The shares have been deemed compensation by FINRA and are therefore subject to a lock-up for a period of 180 days immediately following the commencement of sales of the offering. Pursuant to FINRA Rule 5110(e)(1), these securities may not be sold, transferred, assigned, pledged or hypothecated nor may they be the subject of any hedging, short sale, derivative, put or call transaction that would result in the economic disposition of the securities by any person for a period of 180 days immediately following the commencement of sales of the offering except to any underwriter and selected dealer participating in the offering and their officers or partners, registered persons or affiliates or as otherwise permitted under FINRA Rule 5110(e)(2).

 

On August 22, 2023, the Company consummated its Initial Public Offering (see Note 8, including final deal terms).

■ TO-DO ITEM A ■
Write out the passage on the share lock-up between "The shares have" and "under FINRA Rule 5110(e)(2).", inclusive.
The passage on the share lock-up and the records are unrelated material.

■ Entries drawn from a collection ■
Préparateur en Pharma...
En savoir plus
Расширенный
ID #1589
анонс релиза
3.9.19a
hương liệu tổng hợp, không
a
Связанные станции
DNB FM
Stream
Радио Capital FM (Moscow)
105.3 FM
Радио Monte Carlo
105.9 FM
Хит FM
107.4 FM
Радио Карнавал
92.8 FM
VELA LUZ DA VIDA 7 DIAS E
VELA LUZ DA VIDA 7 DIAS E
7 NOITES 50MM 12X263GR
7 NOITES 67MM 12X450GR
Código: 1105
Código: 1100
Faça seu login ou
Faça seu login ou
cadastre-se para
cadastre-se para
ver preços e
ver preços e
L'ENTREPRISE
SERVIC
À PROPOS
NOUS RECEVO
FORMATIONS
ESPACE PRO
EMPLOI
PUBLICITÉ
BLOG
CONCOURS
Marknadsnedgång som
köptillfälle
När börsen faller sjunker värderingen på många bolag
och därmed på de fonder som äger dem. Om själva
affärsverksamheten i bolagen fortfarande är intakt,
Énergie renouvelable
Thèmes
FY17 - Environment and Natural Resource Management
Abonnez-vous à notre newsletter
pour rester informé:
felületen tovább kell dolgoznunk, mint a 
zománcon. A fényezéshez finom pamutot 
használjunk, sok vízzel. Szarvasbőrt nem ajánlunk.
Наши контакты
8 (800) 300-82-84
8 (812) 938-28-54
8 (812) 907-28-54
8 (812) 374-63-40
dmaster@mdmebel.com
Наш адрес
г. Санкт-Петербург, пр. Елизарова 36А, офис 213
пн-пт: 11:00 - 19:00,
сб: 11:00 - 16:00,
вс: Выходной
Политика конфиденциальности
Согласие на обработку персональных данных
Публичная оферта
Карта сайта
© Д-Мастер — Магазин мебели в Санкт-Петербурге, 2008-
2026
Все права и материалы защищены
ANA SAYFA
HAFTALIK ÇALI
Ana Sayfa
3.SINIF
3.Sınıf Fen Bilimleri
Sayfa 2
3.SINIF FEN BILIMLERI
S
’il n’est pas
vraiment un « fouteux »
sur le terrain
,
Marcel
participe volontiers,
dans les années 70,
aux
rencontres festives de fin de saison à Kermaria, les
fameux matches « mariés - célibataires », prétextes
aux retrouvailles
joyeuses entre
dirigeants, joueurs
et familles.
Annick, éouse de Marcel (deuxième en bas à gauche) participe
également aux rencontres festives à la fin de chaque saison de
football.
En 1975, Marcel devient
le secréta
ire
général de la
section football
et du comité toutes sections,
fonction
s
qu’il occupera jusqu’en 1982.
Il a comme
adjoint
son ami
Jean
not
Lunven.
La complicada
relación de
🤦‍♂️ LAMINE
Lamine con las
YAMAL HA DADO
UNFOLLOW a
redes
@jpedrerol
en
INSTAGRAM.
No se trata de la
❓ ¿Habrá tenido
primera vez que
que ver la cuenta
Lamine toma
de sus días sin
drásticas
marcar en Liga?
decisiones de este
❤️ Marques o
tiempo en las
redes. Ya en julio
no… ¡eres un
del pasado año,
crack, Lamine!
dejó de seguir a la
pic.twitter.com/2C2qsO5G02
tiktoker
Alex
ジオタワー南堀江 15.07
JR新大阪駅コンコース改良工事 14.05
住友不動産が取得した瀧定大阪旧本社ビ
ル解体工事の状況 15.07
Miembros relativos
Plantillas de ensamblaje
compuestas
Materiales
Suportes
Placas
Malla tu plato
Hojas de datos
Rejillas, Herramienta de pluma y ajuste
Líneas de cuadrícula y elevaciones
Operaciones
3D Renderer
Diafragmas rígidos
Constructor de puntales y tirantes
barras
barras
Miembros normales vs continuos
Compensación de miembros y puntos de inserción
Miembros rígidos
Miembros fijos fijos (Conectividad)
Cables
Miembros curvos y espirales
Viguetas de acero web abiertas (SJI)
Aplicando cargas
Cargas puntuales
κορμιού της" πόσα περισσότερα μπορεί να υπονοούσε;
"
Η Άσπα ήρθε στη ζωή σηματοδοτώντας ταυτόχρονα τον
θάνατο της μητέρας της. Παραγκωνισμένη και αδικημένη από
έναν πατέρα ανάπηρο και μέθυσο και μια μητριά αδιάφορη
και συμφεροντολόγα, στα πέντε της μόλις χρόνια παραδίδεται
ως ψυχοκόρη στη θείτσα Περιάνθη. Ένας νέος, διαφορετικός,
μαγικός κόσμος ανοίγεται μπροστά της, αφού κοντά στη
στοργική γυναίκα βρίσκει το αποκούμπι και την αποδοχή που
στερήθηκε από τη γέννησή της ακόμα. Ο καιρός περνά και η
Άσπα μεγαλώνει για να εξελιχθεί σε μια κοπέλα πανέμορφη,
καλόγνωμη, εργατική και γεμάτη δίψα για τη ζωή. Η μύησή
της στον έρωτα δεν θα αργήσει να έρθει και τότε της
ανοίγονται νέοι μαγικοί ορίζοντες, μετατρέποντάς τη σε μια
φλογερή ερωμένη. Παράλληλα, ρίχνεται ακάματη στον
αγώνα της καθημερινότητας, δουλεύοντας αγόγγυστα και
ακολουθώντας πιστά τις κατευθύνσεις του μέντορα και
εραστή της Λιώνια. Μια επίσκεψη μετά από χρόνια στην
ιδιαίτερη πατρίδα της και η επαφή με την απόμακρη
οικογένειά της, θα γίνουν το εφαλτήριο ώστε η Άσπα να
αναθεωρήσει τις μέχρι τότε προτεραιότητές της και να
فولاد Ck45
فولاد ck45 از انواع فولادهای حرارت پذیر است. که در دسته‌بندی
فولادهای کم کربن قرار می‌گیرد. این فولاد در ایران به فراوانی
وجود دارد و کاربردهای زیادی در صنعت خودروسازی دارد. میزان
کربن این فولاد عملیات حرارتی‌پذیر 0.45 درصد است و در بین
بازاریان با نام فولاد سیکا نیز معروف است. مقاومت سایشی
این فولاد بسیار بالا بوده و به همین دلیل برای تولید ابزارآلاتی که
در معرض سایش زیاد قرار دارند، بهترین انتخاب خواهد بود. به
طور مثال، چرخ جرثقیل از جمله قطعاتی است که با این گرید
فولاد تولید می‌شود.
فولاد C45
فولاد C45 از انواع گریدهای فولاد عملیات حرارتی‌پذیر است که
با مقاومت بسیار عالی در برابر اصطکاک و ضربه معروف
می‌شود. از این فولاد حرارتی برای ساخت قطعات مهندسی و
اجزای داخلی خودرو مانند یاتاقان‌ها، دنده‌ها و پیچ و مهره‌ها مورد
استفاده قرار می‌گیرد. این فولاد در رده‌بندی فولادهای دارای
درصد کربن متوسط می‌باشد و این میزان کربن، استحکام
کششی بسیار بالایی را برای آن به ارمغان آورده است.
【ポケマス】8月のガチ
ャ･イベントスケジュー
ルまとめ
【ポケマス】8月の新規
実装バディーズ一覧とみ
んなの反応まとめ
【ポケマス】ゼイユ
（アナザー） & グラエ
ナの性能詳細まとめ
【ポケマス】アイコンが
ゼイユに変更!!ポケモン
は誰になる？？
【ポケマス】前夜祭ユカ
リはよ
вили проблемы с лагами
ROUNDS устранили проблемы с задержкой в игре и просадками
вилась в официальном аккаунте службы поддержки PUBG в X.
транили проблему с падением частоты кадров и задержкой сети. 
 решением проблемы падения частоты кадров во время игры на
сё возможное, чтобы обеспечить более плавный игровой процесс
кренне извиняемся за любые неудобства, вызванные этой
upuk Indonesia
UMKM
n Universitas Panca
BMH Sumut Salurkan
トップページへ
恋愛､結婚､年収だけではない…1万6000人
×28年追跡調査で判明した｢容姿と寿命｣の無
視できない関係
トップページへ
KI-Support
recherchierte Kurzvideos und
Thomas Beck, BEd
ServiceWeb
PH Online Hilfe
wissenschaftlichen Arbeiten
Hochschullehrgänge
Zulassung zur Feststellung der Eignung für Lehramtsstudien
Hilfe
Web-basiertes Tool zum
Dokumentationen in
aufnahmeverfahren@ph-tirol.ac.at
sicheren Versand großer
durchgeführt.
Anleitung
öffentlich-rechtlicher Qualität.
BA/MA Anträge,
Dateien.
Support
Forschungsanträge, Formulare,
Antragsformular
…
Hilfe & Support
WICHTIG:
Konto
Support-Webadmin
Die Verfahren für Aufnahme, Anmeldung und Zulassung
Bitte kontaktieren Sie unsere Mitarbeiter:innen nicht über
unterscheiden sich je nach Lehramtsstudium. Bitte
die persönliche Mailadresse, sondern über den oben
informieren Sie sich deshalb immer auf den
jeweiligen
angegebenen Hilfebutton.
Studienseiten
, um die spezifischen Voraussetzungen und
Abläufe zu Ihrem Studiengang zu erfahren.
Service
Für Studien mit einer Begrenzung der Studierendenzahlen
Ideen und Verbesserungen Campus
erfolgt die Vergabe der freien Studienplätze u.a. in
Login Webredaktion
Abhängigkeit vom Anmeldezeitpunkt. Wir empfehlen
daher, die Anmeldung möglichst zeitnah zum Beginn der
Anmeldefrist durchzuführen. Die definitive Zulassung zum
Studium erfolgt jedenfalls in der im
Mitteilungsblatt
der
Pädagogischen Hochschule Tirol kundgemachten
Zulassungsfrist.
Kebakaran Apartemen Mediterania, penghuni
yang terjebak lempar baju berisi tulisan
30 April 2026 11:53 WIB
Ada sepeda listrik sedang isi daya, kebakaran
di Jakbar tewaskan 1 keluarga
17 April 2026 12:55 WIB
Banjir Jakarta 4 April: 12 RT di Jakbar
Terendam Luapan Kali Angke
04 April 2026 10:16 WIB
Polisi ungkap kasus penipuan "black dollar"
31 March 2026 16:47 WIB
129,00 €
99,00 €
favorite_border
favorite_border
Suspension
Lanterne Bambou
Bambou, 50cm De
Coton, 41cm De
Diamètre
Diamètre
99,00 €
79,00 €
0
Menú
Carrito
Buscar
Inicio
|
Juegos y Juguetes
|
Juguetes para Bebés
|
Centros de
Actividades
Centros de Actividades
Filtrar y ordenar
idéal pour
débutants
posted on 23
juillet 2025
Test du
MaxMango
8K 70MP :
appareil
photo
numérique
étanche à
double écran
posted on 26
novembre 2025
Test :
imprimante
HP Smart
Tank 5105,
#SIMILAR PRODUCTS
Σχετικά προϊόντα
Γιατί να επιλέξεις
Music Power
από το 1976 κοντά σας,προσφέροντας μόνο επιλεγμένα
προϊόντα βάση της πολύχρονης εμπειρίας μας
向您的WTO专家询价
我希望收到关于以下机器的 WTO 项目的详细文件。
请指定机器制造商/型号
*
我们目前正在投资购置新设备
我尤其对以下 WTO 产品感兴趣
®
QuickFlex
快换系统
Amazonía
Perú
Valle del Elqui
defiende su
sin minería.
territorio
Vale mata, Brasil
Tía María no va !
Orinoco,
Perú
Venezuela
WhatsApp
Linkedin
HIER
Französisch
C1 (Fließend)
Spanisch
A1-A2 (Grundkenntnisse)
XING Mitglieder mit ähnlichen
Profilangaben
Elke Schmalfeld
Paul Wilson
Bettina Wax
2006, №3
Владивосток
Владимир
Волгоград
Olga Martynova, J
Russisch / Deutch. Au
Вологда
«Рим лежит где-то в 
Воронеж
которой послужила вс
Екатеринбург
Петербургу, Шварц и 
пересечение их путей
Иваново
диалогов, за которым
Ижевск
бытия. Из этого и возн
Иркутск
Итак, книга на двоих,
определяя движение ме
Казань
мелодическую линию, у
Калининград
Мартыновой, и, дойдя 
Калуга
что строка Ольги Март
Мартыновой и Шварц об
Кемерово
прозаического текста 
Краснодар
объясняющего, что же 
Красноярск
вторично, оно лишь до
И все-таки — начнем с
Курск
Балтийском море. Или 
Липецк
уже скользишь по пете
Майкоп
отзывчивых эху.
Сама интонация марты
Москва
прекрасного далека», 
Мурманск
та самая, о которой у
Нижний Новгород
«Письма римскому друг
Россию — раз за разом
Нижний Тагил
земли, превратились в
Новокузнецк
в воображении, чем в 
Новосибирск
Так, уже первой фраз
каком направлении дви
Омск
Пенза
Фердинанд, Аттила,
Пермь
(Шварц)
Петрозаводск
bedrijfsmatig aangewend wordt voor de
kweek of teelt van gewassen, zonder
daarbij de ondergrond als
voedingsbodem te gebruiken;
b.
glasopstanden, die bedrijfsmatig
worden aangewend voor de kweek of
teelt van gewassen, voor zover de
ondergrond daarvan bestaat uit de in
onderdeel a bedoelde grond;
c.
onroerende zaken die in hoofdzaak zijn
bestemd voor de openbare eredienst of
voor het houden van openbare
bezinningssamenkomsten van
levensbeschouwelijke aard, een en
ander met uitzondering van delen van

■ TO-DO ITEM B ■
Gather every line of the records that contains the word "Marcel".

■ ANSWER SPACE A ■
The shares have been deemed compensation by FINRA and are therefore subject to a lock-up for a period of 180 days immediately following the commencement of sales of the offering. Pursuant to FINRA Rule 5110(e)(1), these securities may not be sold, transferred, assigned, pledged or hypothecated nor may they be the subject of any hedging, short sale, derivative, put or call transaction that would result in the economic disposition of the securities by any person for a period of 180 days immediately following the commencement of sales of the offering except to any underwriter and selected dealer participating in the offering and their officers or partners, registered persons or affiliates or as otherwise permitted under FINRA Rule 5110(e)(2).

■ ANSWER SPACE B ■
Marcel
Annick, éouse de Marcel (deuxième en bas à gauche) participe
En 1975, Marcel devient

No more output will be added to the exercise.